The cause of these economic patterns have truly differed over the years and they haven't differed from bad to better, only bad to pretty much the same. This Depressing Book states that "in nineteenth-century America, it was often a natural disaster, a crop failure, or a bank panic" (3 IP). After this statement, this very depressing chapter listed a bunch of failures and disasters: "2001-Technology investments crashed. 2007-House values plummeted." (3 IP)

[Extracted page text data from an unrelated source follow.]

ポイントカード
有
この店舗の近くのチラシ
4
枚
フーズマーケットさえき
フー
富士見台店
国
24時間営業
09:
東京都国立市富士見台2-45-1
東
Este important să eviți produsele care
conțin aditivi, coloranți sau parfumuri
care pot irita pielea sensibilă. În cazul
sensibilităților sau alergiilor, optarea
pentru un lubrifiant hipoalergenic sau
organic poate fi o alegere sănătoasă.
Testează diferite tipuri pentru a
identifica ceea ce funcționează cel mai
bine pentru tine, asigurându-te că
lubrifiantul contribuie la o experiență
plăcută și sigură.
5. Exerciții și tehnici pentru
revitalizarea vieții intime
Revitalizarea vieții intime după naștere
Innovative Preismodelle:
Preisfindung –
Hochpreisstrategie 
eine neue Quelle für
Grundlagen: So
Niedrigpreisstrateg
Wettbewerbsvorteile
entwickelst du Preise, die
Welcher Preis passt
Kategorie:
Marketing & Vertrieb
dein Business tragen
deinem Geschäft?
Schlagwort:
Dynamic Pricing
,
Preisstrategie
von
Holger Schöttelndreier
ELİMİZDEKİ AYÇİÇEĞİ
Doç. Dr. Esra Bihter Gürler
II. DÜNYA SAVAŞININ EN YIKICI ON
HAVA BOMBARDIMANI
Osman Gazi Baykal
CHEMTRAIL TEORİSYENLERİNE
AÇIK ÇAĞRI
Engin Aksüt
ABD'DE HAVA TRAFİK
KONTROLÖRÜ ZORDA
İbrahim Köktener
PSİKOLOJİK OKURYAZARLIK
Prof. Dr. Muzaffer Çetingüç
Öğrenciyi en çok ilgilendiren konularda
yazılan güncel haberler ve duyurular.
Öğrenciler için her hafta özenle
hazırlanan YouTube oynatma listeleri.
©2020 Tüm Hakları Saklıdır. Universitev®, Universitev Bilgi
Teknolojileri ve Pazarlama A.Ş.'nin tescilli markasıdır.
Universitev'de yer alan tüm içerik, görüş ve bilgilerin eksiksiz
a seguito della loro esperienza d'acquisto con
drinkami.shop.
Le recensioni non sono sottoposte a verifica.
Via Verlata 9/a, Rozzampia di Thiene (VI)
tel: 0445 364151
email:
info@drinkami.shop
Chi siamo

How does one know that a recession has occured? Well most people today just usually watch the news and find out from those people sitting at a desk with a coffee mug that I'm sure is empty. Never the less, there is actually a logical explanation: a press release. In 1920 a group was formed called the NBER which promote better economic analysis. Some people might ask, "How does this turn into a depression?" Well, back in 1930, "a depression was the term used for what we now call a recession." (4 IP) Financial crisis' don't always produce depression, but they often lead to severe recessions with unusually weak recoveries- and that my friend, is what produces depression, which later comes out in people.